Tuesday, November 10, 2015

Book Review: Authority by Jeff VanderMeer

This book suffers from the middle-book blues in which the second book of a trilogy is neither here nor there. The first book in the trilogy, Annihilation, was told from the perspective of an expedition member, and the sense of exploring a new environment was exhilarating. This book shifts perspective to that of an agency director for the government's science facility that sent all those expeditions.

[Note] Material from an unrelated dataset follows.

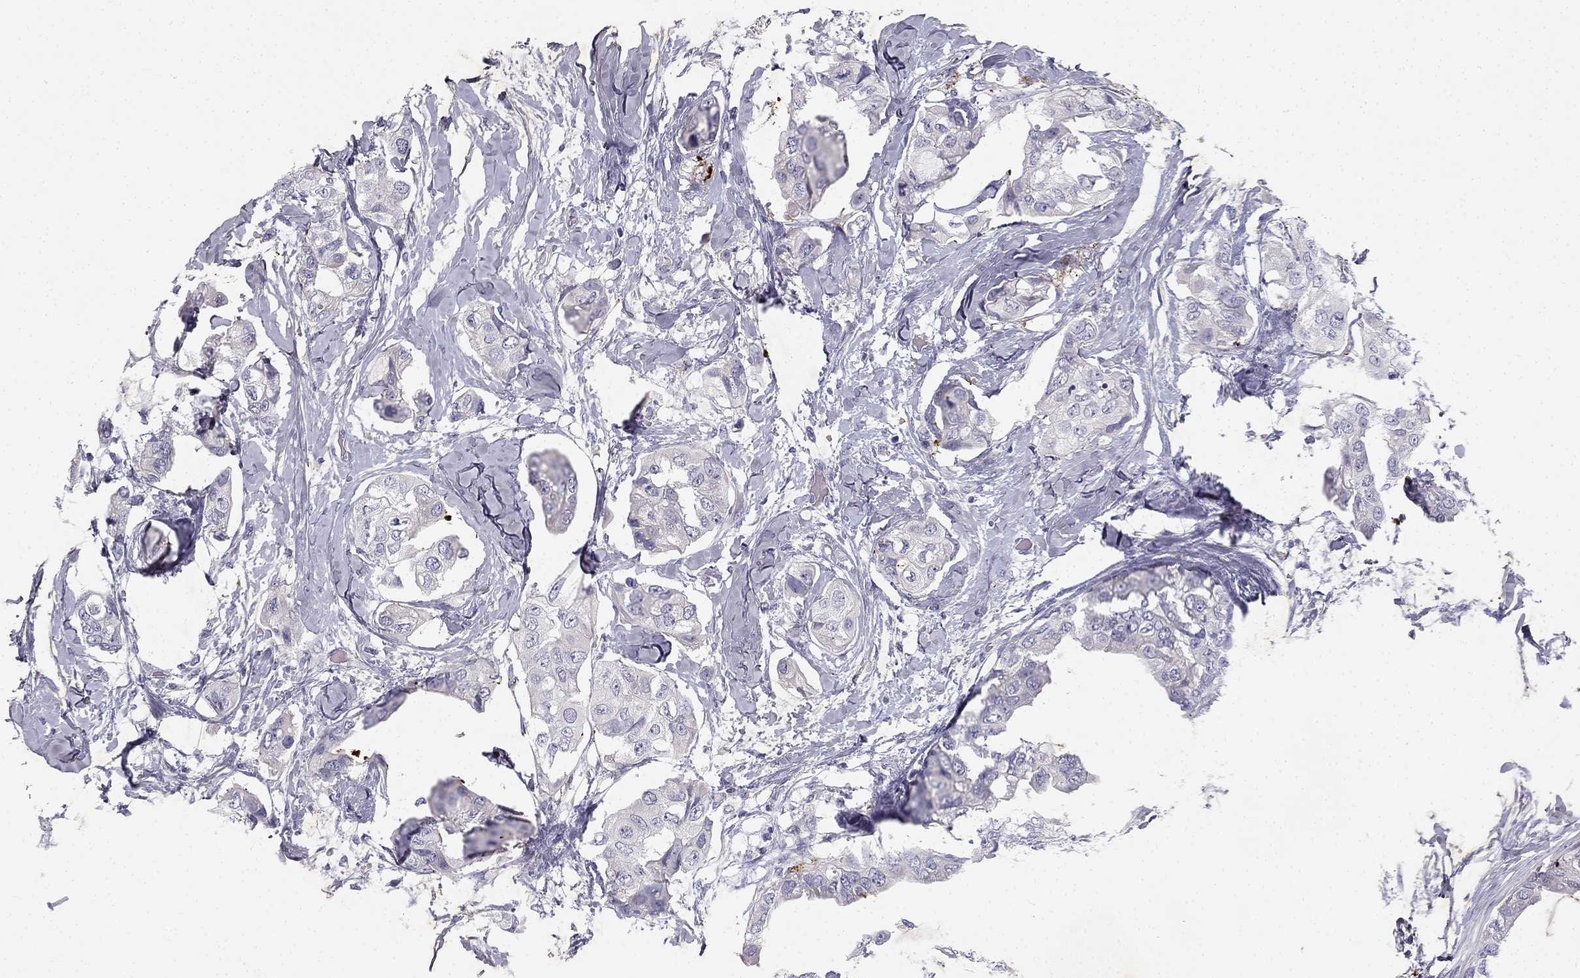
{"staining": {"intensity": "negative", "quantity": "none", "location": "none"}, "tissue": "breast cancer", "cell_type": "Tumor cells", "image_type": "cancer", "snomed": [{"axis": "morphology", "description": "Normal tissue, NOS"}, {"axis": "morphology", "description": "Duct carcinoma"}, {"axis": "topography", "description": "Breast"}], "caption": "Protein analysis of breast invasive ductal carcinoma displays no significant expression in tumor cells.", "gene": "SLC6A4", "patient": {"sex": "female", "age": 40}}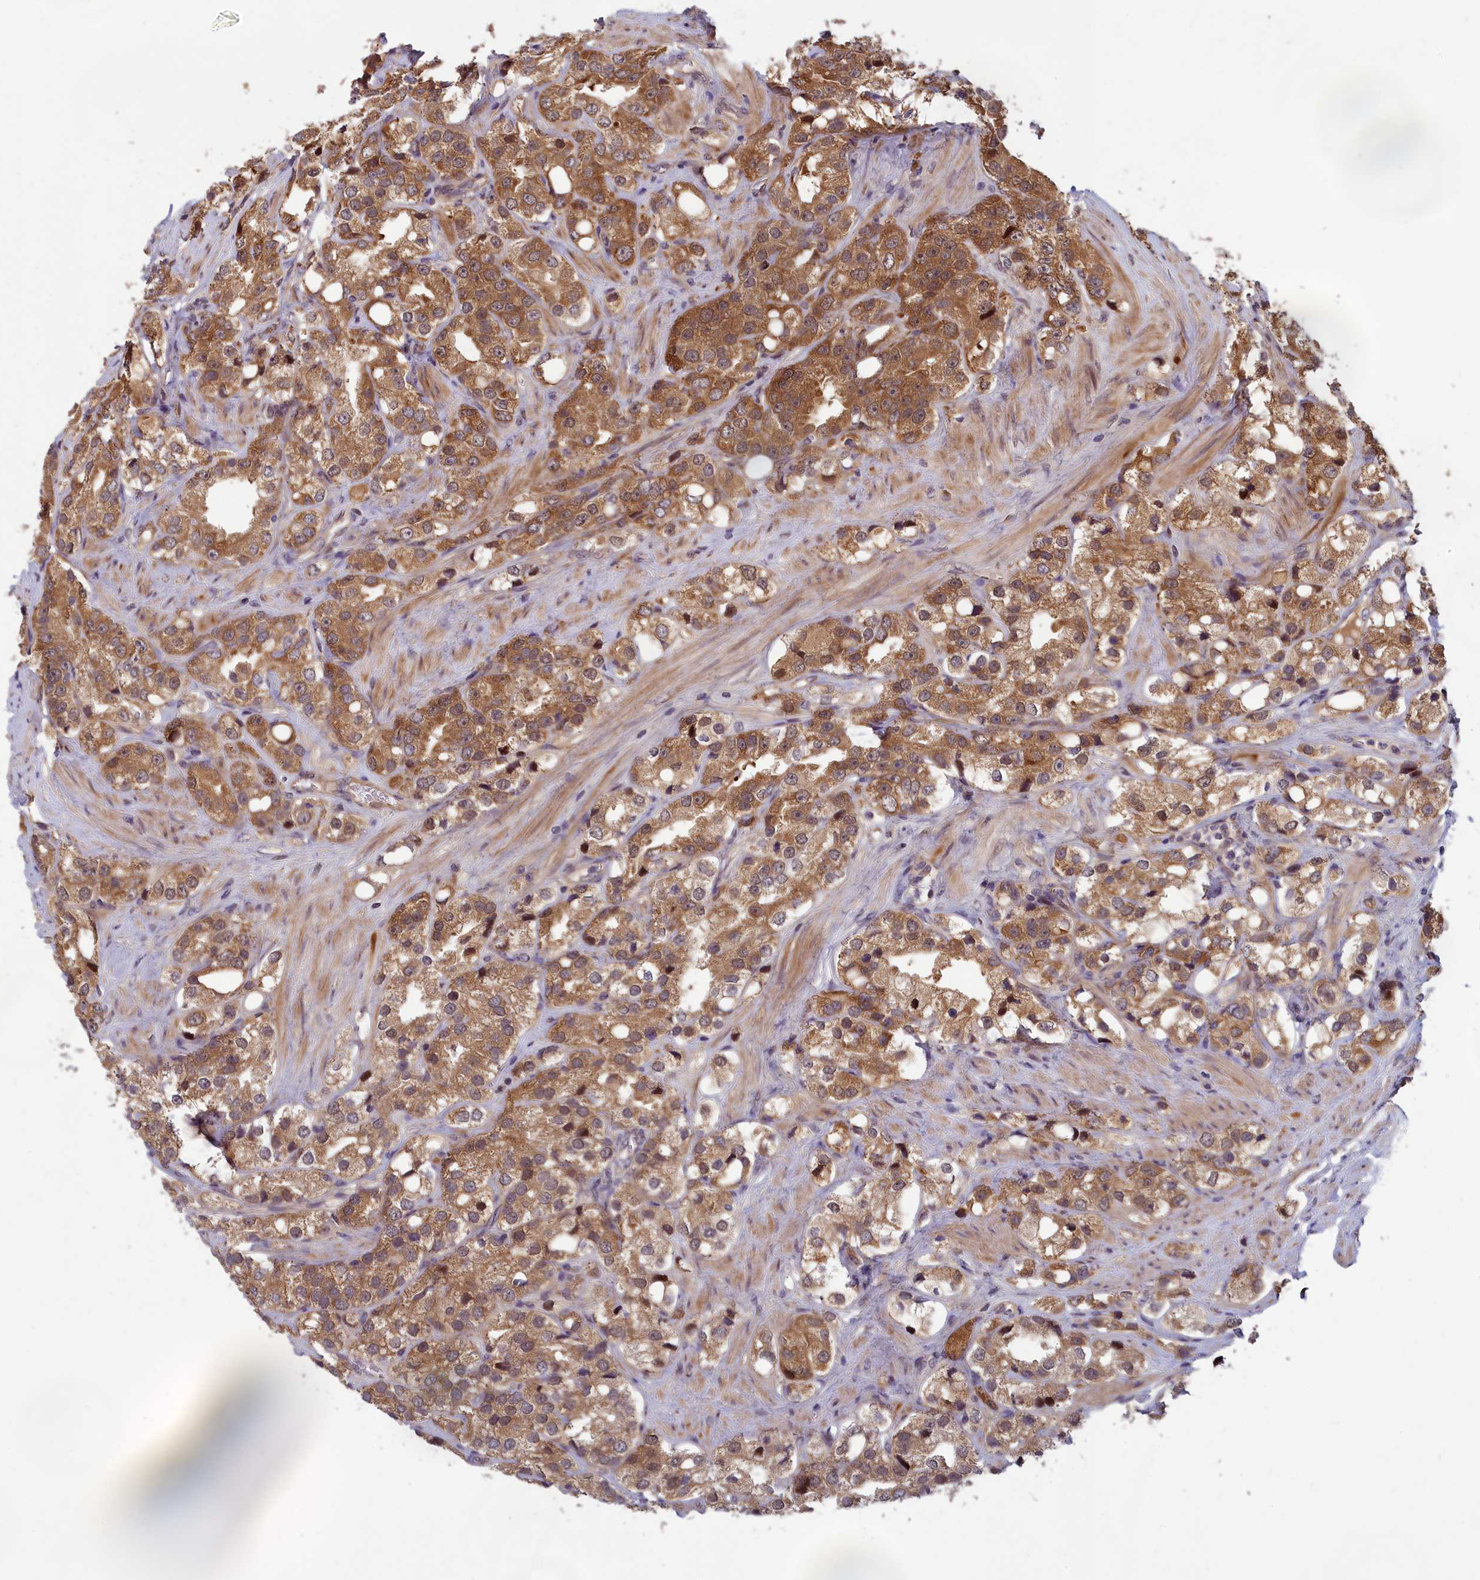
{"staining": {"intensity": "moderate", "quantity": ">75%", "location": "cytoplasmic/membranous"}, "tissue": "prostate cancer", "cell_type": "Tumor cells", "image_type": "cancer", "snomed": [{"axis": "morphology", "description": "Adenocarcinoma, NOS"}, {"axis": "topography", "description": "Prostate"}], "caption": "Tumor cells demonstrate medium levels of moderate cytoplasmic/membranous expression in about >75% of cells in prostate cancer (adenocarcinoma).", "gene": "CCDC15", "patient": {"sex": "male", "age": 79}}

Narratively the sense of discovery is actually more natural in this second book, because there's less "hypnosis made me forget" artificial suspense enhancement, and some of the descriptions of the facility are creepy enough to evoke the Dharma Initiative from LOST in the best moments. But it ultimately doesn't pay off or answer enough questions to justify the time spent in telling it, and feels like a shaggy dog story. Some narrative jumps make the story harder to follow without building suspense, and the really weird reveals are mostly in the first half, while the second half seems more predictable. It might pay off in the third book, but reading it seems more like a duty than a pleasure at the moment. Don't get me wrong, I will read it, and the atmosphere itself almost makes this second book worthwhile -- I just think it'll be better if I keep my expectations low.

Thursday, November 5, 2015

Book Review: The Marvels by Brian Selznick

The Marvels fails to find the alchemy that made Selznick's Hugo Cabret work so well. It's more like the lower-key Wonderstruck, but even that made a deeper impact on me than this story. I can't quite put my finger on it, but I don't think the spirit of London is truly captured the way it needs to be for this story to work. Although the rich history of London seems like an ideal setting for Selznick's storytelling skills, the book doesn't seem to live into its setting or tap into London's mix of past, present, and future. Perhaps in the end, it's a story that sets up something like Mad King Ludwig's Neuschwanstein Castle and pretends that the fake castle is what's real. It's much better to me to recognize that the castle is fake but then to ask how was it made, and why do we still love it so much. So this story stops short of what it should be. I surprise myself a bit with my reaction, because the story is well-crafted and warm (with some quibbles about the way the pacing of Selznick's characteristic pictures holds back the story rather than promotes it), and there's a nice melancholy yet comforting vibe to the ending. For some reason it doesn't come together the way Cabret did.